__What you should do__:
Only an exact, complete copy of the listing will serve as the answer.

__Exercise data__:
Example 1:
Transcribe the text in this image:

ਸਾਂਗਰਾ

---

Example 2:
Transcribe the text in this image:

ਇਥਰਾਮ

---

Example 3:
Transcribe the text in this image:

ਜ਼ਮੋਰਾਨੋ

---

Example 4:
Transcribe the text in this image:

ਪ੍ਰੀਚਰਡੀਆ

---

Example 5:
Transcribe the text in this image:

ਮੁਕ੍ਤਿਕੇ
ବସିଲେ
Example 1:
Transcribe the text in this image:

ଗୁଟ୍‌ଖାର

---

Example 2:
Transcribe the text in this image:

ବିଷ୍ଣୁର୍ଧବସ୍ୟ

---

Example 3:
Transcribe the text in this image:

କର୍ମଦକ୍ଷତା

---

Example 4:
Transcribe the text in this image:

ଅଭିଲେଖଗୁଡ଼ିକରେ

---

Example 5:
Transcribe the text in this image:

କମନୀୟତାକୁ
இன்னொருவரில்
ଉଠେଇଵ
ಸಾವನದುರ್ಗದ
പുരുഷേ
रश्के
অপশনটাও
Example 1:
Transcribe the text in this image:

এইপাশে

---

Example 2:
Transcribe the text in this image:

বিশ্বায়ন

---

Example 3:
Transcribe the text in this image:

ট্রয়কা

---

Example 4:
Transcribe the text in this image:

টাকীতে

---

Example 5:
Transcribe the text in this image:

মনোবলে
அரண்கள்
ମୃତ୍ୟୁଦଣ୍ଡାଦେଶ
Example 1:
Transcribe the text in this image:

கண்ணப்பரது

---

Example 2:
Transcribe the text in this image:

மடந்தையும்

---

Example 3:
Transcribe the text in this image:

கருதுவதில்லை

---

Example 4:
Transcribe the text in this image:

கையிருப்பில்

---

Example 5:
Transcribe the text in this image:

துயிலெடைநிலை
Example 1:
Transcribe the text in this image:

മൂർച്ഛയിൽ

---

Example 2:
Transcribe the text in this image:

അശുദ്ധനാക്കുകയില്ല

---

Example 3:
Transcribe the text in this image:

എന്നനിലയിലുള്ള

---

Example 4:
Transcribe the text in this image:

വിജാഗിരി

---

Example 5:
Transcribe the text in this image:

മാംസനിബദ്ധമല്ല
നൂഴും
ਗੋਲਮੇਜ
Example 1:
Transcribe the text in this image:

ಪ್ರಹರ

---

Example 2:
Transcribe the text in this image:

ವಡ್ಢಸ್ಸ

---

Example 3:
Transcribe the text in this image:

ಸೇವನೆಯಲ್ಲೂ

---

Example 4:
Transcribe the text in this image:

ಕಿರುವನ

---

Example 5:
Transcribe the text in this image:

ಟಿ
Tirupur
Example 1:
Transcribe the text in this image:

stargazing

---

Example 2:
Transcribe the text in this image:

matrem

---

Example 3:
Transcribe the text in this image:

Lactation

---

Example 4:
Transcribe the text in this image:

__Problem solution__:
Example 1:
Transcribe the text in this image:

ਸਾਂਗਰਾ

---

Example 2:
Transcribe the text in this image:

ਇਥਰਾਮ

---

Example 3:
Transcribe the text in this image:

ਜ਼ਮੋਰਾਨੋ

---

Example 4:
Transcribe the text in this image:

ਪ੍ਰੀਚਰਡੀਆ

---

Example 5:
Transcribe the text in this image:

ਮੁਕ੍ਤਿਕੇ
ବସିଲେ
Example 1:
Transcribe the text in this image:

ଗୁଟ୍‌ଖାର

---

Example 2:
Transcribe the text in this image:

ବିଷ୍ଣୁର୍ଧବସ୍ୟ

---

Example 3:
Transcribe the text in this image:

କର୍ମଦକ୍ଷତା

---

Example 4:
Transcribe the text in this image:

ଅଭିଲେଖଗୁଡ଼ିକରେ

---

Example 5:
Transcribe the text in this image:

କମନୀୟତାକୁ
இன்னொருவரில்
ଉଠେଇଵ
ಸಾವನದುರ್ಗದ
പുരുഷേ
रश्के
অপশনটাও
Example 1:
Transcribe the text in this image:

এইপাশে

---

Example 2:
Transcribe the text in this image:

বিশ্বায়ন

---

Example 3:
Transcribe the text in this image:

ট্রয়কা

---

Example 4:
Transcribe the text in this image:

টাকীতে

---

Example 5:
Transcribe the text in this image:

মনোবলে
அரண்கள்
ମୃତ୍ୟୁଦଣ୍ଡାଦେଶ
Example 1:
Transcribe the text in this image:

கண்ணப்பரது

---

Example 2:
Transcribe the text in this image:

மடந்தையும்

---

Example 3:
Transcribe the text in this image:

கருதுவதில்லை

---

Example 4:
Transcribe the text in this image:

கையிருப்பில்

---

Example 5:
Transcribe the text in this image:

துயிலெடைநிலை
Example 1:
Transcribe the text in this image:

മൂർച്ഛയിൽ

---

Example 2:
Transcribe the text in this image:

അശുദ്ധനാക്കുകയില്ല

---

Example 3:
Transcribe the text in this image:

എന്നനിലയിലുള്ള

---

Example 4:
Transcribe the text in this image:

വിജാഗിരി

---

Example 5:
Transcribe the text in this image:

മാംസനിബദ്ധമല്ല
നൂഴും
ਗੋਲਮੇਜ
Example 1:
Transcribe the text in this image:

ಪ್ರಹರ

---

Example 2:
Transcribe the text in this image:

ವಡ್ಢಸ್ಸ

---

Example 3:
Transcribe the text in this image:

ಸೇವನೆಯಲ್ಲೂ

---

Example 4:
Transcribe the text in this image:

ಕಿರುವನ

---

Example 5:
Transcribe the text in this image:

ಟಿ
Tirupur
Example 1:
Transcribe the text in this image:

stargazing

---

Example 2:
Transcribe the text in this image:

matrem

---

Example 3:
Transcribe the text in this image:

Lactation

---

Example 4:
Transcribe the text in this image:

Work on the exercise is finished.